I’ve moved around a lot recently. Almost two years ago I quit a job that was killing me and seven months after that, I found a part-time job I loved. Nine months after that I separated from my husband and moved out on my own (well, technically I moved in with a cat, but that’s another story). Just a few months later, I have a full time job that I love and I decide to resurrect my blog-life with a fresh, new domain name.

And that brings us here. And if you’re here, then you’re either one of my long-time internet friends, a real-life friend, or I owe you money. In which case I say, “Hi friends!” and “Man, I swear I sent that check two days ago, the post office ain’t what it used to be, and when you get it don’t be mad that it’s post dated about three months from now, okay?”
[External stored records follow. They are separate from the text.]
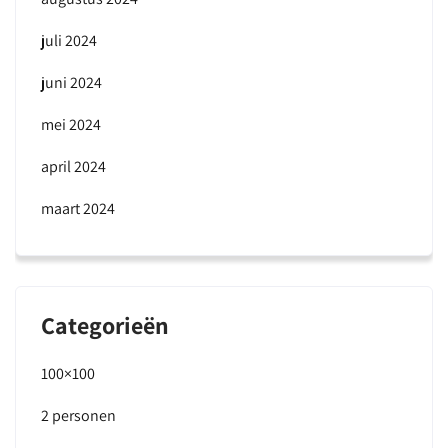
juli 2024
juni 2024
mei 2024
april 2024
maart 2024
Categorieën
100×100
2 personen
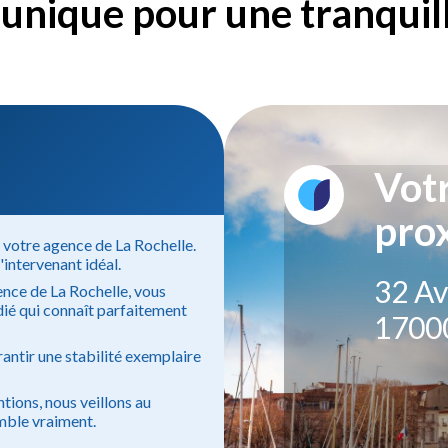
unique pour une tranquilli
Vot
prox
 votre agence de La Rochelle.
intervenant idéal.
32 Av
ence de La Rochelle, vous
dié qui connaît parfaitement
17000
antir une stabilité exemplaire
ntions, nous veillons au
mble vraiment.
One of the moves I hope to make in the near future is into your home. No, don’t go changing your locks or boarding up your dog door. This is the internet, we speak figuratively here, especially since “here” isn’t even really a place, it only exists as ones and zeros on some server buried within a corporate compound, and “we” are nameless, faceless masses huddled over the glare of our computer screens desperate for some kind of contact other than the cold, plastic press of the keyboard beneath our trembling fingers.

Ahem. Anywhoo . . .

I am planning on publishing a book soon. A book you can purchase and either read as pixels on a computer screen or as a paper relic you can hold in your grubby, clammy hands. What will the book be about, you may ask? Well, after praising you for your inquisitiveness, I will tell you the book will be about robots, and demons, and monsters of our own making, and monsters made for us, and dogs, quite a few dogs. Curious? Then this new blog has accomplished one of its missions, which is to stir up interest in my writing projects. The other mission is to generally entertain, which I hope I have done with this here post you just spent your precious time reading.
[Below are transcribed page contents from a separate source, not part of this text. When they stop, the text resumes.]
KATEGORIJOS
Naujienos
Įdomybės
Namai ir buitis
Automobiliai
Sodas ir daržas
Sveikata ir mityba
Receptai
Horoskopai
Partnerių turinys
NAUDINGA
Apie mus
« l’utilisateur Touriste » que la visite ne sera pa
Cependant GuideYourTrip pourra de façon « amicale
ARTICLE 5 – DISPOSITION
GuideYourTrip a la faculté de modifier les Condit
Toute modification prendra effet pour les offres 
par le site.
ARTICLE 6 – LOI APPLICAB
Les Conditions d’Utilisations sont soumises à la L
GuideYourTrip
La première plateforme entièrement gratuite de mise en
At this new home of mine you can expect updates on the book (a collection of short stories, to be specific), news about any other writing projects, scraps of random fiction (maybe even including a monthly story based on a paper toy I assemble), all sprinkled liberally with the coarsely-ground peppercorns of my life. Or maybe my life is more like a nutmeg that you grate. Oooh, no, it’s like garlic squeezed through one of those press things that are hell to clean because there’s moving parts and the garlic gets stuck in that mesh shit and it doesn’t fully disassemble and top rack only my ass.

So, yeah. Welcome. For those of you I’ve missed over these many months away from blogland, I look forward to catching up. And for those of you that are new, I . . . um, I’m just gonna say I’m sorry now to save time.